In light of worrying economic times, a new survey released by the Credit Suisse Research Institute (CSRI) has noted that the cosmetic industry has picked up, driven by three of the four BRIC markets.
The CSRI published its second annual Emerging Consumer Survey, profiling consumer sentiment within the BRIC nations, Turkey, Saudi Arabia, Egypt and Indonesia; together, these consumers represent 3.5 billion people across the globe.
Despite consumer confidence slipping due to a potential economic downturn, particularly in developed markets, the cosmetics industry has not been too badly affected.
“[The cosmetic industry] appears to have picked up marginally; low income groups in Brazil were important drivers here,” says the CSRI report.
Varying levels of optimism
The research suggests that confidence among emerging consumers is still reasonably strong, with optimism highest in Brazil, India and China and lowest in Egypt, Turkey and Russia.
“Having a well-positioned brand for the improving living standards amongst low and middle income earners can be just as relevant for growth as the typical focus of investors on luxury brands,” reads the report, identifying India, Brazil and China as regions where cosmetics brands are well positioned and locally owned.
In line with this, the industry has seen the big players such as L’Oréal, Beiersdorf, P&G and Unilever all expand in into these markets, citing local consumers as a key target.
Brazil top of the tree
The Brazilian consumer stands out as the most optimistic across the survey, as they typically spend not save, and are viewed as more positive.
On the contrary, China is viewed as a savings culture. This has led to lower spending on a range of discretionary items such as cosmetics and perfumes, although the outlook remains stable.
According to CSRI, the Indian consumer remains the second most confident in their personal finances looking forward, after Brazil, with the shift driven by the highest income earners.
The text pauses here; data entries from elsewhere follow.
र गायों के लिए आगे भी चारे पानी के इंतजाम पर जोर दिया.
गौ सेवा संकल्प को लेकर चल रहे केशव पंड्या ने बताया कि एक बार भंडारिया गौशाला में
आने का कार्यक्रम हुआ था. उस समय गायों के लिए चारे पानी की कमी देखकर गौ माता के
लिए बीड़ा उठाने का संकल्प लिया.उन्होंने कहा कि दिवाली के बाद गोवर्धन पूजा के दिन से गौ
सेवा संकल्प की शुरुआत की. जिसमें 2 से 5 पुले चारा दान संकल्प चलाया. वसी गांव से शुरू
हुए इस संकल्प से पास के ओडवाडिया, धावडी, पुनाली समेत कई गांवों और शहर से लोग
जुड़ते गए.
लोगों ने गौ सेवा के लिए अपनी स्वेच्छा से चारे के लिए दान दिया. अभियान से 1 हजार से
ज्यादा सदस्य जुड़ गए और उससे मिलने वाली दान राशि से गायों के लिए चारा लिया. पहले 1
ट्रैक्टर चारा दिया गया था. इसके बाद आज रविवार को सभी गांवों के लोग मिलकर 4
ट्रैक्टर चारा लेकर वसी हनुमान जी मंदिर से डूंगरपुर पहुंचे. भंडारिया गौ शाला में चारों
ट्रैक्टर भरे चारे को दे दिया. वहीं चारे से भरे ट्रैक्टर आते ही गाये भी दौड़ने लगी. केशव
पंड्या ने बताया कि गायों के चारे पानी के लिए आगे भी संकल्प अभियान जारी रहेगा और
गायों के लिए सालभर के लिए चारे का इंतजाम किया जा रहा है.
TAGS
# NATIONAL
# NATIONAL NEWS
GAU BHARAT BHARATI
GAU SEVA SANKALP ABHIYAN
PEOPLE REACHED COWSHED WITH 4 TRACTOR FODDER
Activity in the vast majority of categories have shown increases above that seen elsewhere, particularly in cosmetics and other lower-priced products.
Weakest BRIC in the wall
Despite the structural support there has been for the Russian economy in recent years from commodity prices, there has not been a notable trickle down to the average consumer.
Despite Unilever’s recent emergence in the market through its acquisition of Concern Kalina, CSRI says optimism in Russia remains the lowest of the BRICs, as the inequality of income suggests that growth opportunities are played mainly at the high income end.
To undertake this project, Credit Suisse engaged the leading global markets research firm AC Nielsen to conduct primary research on its behalf. The data set consists of more than 2500 interviews in both China and India and more than 1,500 in each of the other six countries.
“The survey highlights the major income and demographic differences and cultural and social drivers within the emerging world, a key consideration for spending preferences and also for the brand positioning of companies," commented Stefano Natella, head of Global Equity Research at Credit Suisse.